I arranged to stay for four weeks starting in October. My first week was another retreat, much like the one I went to earlier in the year, but the rest of my time there I focused on learning Chinese (along with my other strange interests).
It took some time getting used to my place at MAPLE, as I was one of three coworkers and the only one working on something unrelated to mindfulness. Many of the people I had met during the retreat earlier in the year had left because they had been apprentices, another role at MAPLE that lasts about two months, so there was a lot of energy in the new cohort of apprentices that coincidentally arrived when I did.
One of the best outcomes from my four weeks was I figured out how to sit well and eliminate almost all of my pain. Getting a wider base by putting both of my knees and forelegs on the ground helped reduce the pain, but the biggest improvement came when I figured out this technique:
The Cannon Technique: Think of the pain you feel on your back, in your shoulders, and your neck as knotted balls of energy. You are a fortress. At the site of your pain, a small cannon emerges from your body and shoots the energy away, moving the sensation somewhere else.
The Buddhist tradition seems quite psychosomatic, so it's possible this technique will only work for me, as it's the result of many hours of iterating on a breath technique Tasshin taught me.

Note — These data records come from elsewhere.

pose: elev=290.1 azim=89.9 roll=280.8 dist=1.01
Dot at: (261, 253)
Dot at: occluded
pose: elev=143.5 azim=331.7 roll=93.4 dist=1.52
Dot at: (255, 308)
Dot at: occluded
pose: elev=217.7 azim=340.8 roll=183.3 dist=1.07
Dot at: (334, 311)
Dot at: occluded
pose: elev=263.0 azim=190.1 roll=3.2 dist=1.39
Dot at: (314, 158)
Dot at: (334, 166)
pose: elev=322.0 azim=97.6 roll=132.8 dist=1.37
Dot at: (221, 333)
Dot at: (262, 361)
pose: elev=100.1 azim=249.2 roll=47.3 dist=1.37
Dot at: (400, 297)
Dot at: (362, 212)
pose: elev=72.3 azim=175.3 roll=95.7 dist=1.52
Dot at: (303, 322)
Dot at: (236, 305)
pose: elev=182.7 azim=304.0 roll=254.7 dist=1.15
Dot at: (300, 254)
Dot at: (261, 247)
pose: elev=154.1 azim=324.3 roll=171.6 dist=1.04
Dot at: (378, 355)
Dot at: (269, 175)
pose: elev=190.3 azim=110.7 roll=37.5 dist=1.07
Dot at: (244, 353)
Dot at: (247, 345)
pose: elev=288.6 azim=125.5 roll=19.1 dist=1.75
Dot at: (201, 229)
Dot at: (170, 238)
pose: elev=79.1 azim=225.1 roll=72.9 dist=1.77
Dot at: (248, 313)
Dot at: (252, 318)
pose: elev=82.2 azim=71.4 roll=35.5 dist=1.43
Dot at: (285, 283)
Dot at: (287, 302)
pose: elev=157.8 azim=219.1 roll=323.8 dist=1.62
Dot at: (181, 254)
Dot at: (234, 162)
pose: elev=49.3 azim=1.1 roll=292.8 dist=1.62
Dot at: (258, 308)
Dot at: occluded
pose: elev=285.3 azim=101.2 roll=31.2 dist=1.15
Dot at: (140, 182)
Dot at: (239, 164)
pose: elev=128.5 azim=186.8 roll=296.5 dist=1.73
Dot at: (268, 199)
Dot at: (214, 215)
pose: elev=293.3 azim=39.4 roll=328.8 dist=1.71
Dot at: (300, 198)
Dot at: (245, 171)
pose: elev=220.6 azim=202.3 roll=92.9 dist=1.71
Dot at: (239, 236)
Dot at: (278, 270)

The retreat at the beginning of my four week stay seemed to pass very slowly, but then the weeks came quickly and it was already time for me to go. On the last night, as we were chanting “Om Mani Padme Hum”, I realized how much I cared for the people at the monastery and I cried profusely, more than I had in years. By the end of the chant, I was, as they say, a slobbering mess. I recommend MAPLE's coworking program of any length to anyone who feels like they'd like to visit the monastery but are not quite ready to give up their job.
After
I'm still sorting through my thoughts on my visits to MAPLE. I never overcame my distaste for the early wake-up time and it remains one of my reservations about going back to the monastery for a longer stay. I'm more interested in Buddhism now than I was before, although my mindfulness practice has been infrequent since I left the monastery.
While at the monastery, I thought a lot about my death. Barring some breakthrough in biological science, I will die relatively soon (<100 years). This is pretty hard to accept, but I think about it more now and I believe this is an important line of thinking.
I also now place a higher priority on working through my feelings, although I notice that some weeks I feel a little numb without the support of a community. I feel like I can't go back to the life I had before the monastery, but also the life in the broader world doesn't allow me to live with the same integrity I had at the monastery. Yet I don't feel ready to commit to more time at the monastery, so I feel caught between. Conversations with a few people who have also left the monastery suggests similar sentiments. Perhaps this is the life in which I awaken or perhaps it's an opportunity to learn something for the next go. I don't feel sure of anything and that feels like progress.